C’est avec une grande tristesse que nous apprenons le décès de Jean-Jacques Viton. En forme d’hommage, nous republions un texte consacré à son dernier livre paru en 2016 aux éditions P.O.L, cette histoire n’est plus la nôtre mais à qui la voudra.

Le livre de Jean-Jacques Viton, cette histoire n’est plus la nôtre mais à qui la voudra, insiste non sur la fin mais sur une fin, une dépossession. Il insiste en même temps sur une ouverture, un don. Livre crépusculaire et livre d’une aube recommencée, aube d’un autre ou d’une différence, comme la promesse d’un recommencement – et vers laquelle on se tourne, en direction de laquelle on adresse sa parole murmurante, en attente d’une reprise, d’une bifurcation : la vie encore…

 

Le livre est peuplé d’oiseaux : rossignols, aigles, mouettes, cygnes etc. Il s’ouvre sur une photographie de Marc-Antoine Serra montrant un vol de mouettes. La photographie est prise en contreplongée, depuis le sol, regard levé vers le ciel qui nous dépasse et ces étranges êtres volants. C’est comme un regard d’enfant, un regard des premiers temps, sans savoir, sans connaissance – dans le constat et l’étonnement que quelque chose comme des oiseaux existent. Ceux-ci ne sont pas le signe d’un au-delà, d’une transcendance. Ils sont une présence étrange, celle d’un monde qui est là et qui est regardé comme ce qui persiste dans sa présence toujours nouvelle et inconnue. Ce sont ce regard sur le monde et ce rapport au monde qui traversent le livre de Jean-Jacques Viton. Le monde n’y est pas connu, possédé. Il est là, changeant, présent, persistant dans la répétition de son existence (« des oiseaux quittant et reprenant la même posture d’attente »). Monde évanouissant, comme l’existence d’un dehors partout, y compris en soi-même, dans l’individu.

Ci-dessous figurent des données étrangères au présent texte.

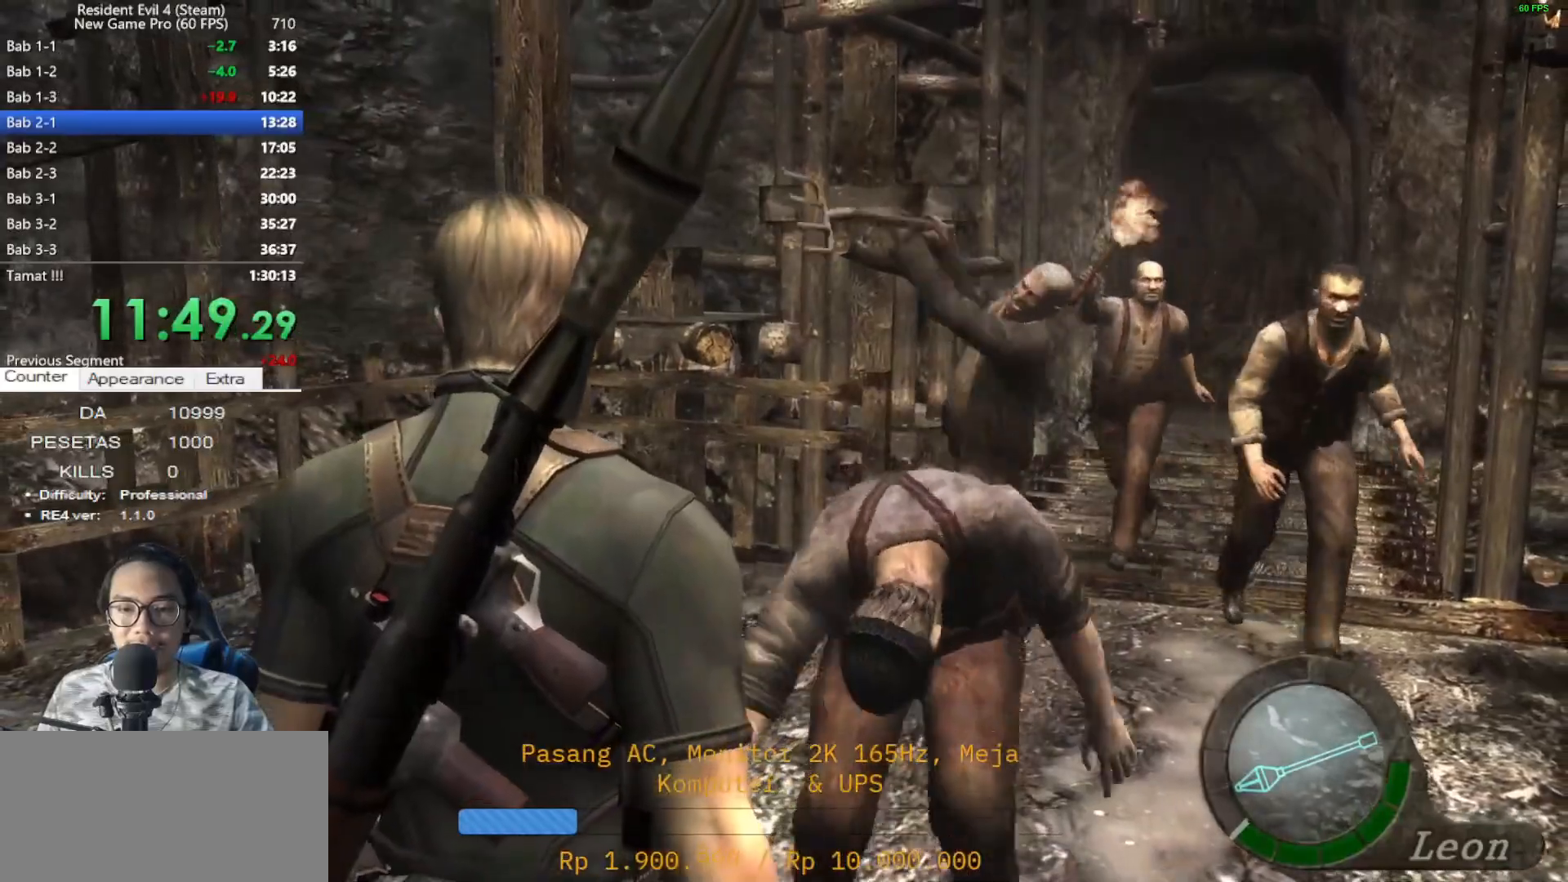
{"keys": ["d", "shift", "w"], "mouse": [], "events": [[50, "a", "down"], [50, "shift", "down"], [50, "w", "down"], [283, "a", "up"], [417, "d", "down"]]}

Par-delà les nombreux oiseaux – anges qui témoignent de l’existence du monde –, les animaux traversent le livre. Non des animaux apprivoisés, appropriés – plutôt des présences animales laissées à elles-mêmes, que l’on peut caresser sans les saisir, qui surgissent et que l’on peut contempler comme le monde lui-même. L’animal serait ici une sorte de médiateur avec le monde, comme le rapport à l’animal serait le mode d’un rapport plus général au monde : non objet d’une appropriation, d’une maitrise, mais d’une contemplation par laquelle l’animal, le monde passent en nous et nous ouvrent à ce qu’ils sont (« il faut arriver à caresser l’eau comme un animal »). Le livre de Jean-Jacques Viton est fait de ce devenir-animal, ce devenir-monde auquel le langage et l’être s’abandonnent.

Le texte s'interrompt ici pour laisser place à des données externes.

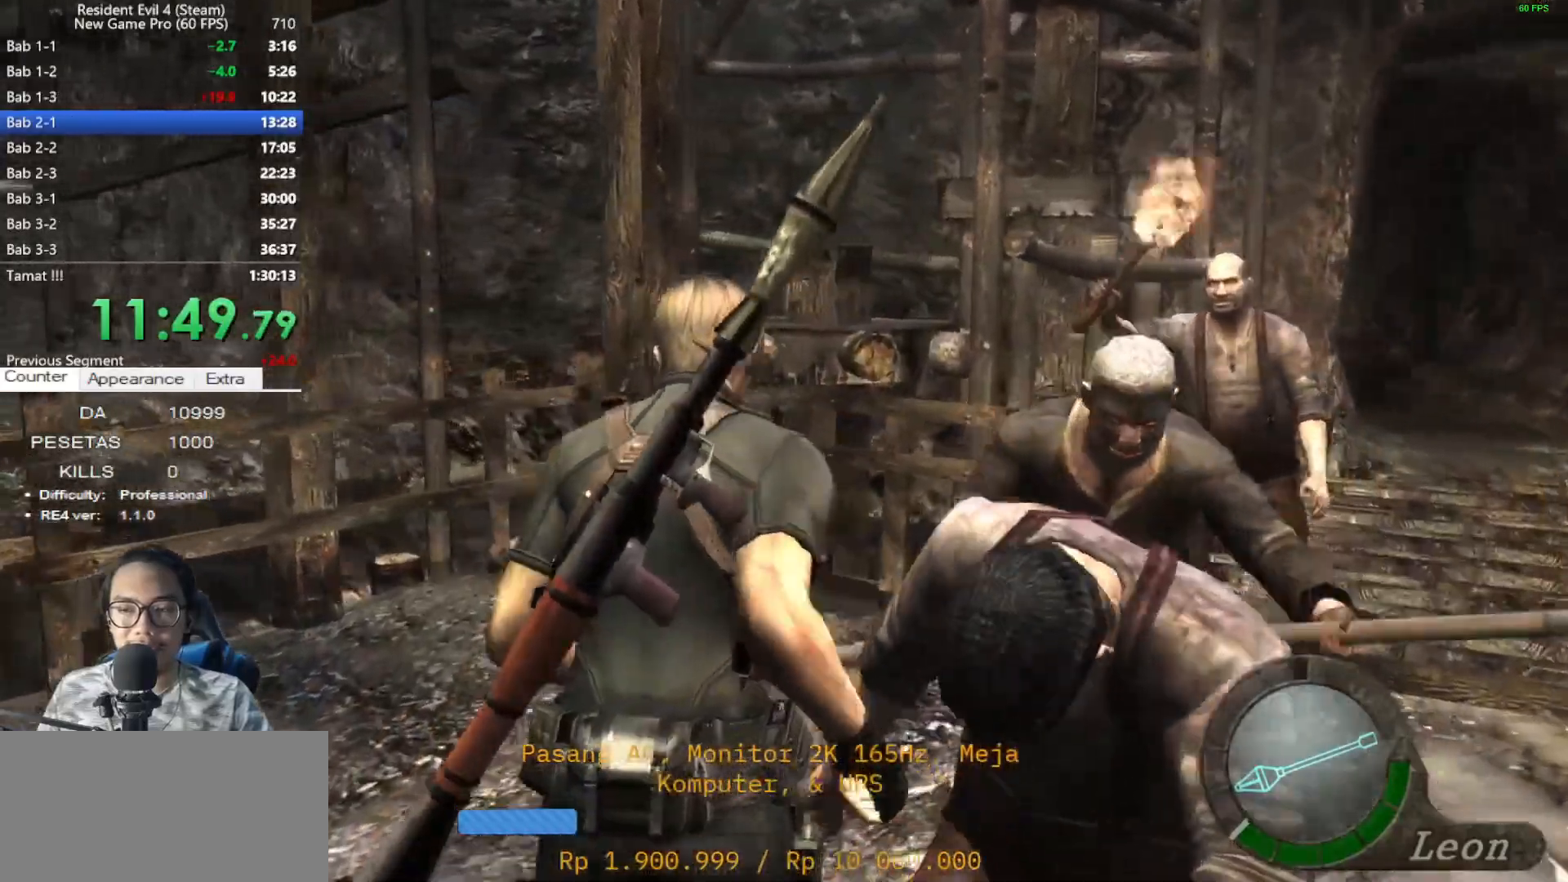
{"keys": ["d", "shift", "w"], "mouse": [], "events": [[117, "d", "up"], [383, "d", "down"]]}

Ce rapport au monde n’est pourtant pas immédiat, il faut le produire pour accéder au monde. C’est l’objet de l’écriture, de la poésie : produire par l’écriture un rapport au monde dans lequel celui-ci existe comme réalité inconnue, étonnante, nouvelle, comme il peut être surprenant et nouveau de rencontrer, en levant les yeux, soudain, un vol d’oiseaux. Le livre s’ouvre donc sur la photographie d’un vol d’oiseaux – centrée au milieu de la page, les oiseaux comme des traces noires disposées à l’intérieur d’un cadre plus petit que celui, plus large, de la page. Cette photo ne serait pas que l’affirmation de la présence du monde, elle exprimerait également la logique de l’écriture qui est à l’œuvre ici : écrire comme un vol d’oiseaux. Peut-on écrire comme un vol d’oiseaux ? C’est ce que fait Jean-Jacques Viton. Non pas écrire sur les oiseaux, mais avec un vol d’oiseaux, ce vol s’engouffrant dans l’écriture qu’il attire dans un devenir-oiseau, un devenir-vol, qui imposent un autre rapport au monde et à l’écriture elle-même. Ce qui veut dire aussi : ne pas se saisir du langage, ne pas l’apprivoiser mais suivre ses allées et venues à l’intérieur de la page – qui n’est pas une cage –, contempler ses mouvements libres, la persistance de cette liberté.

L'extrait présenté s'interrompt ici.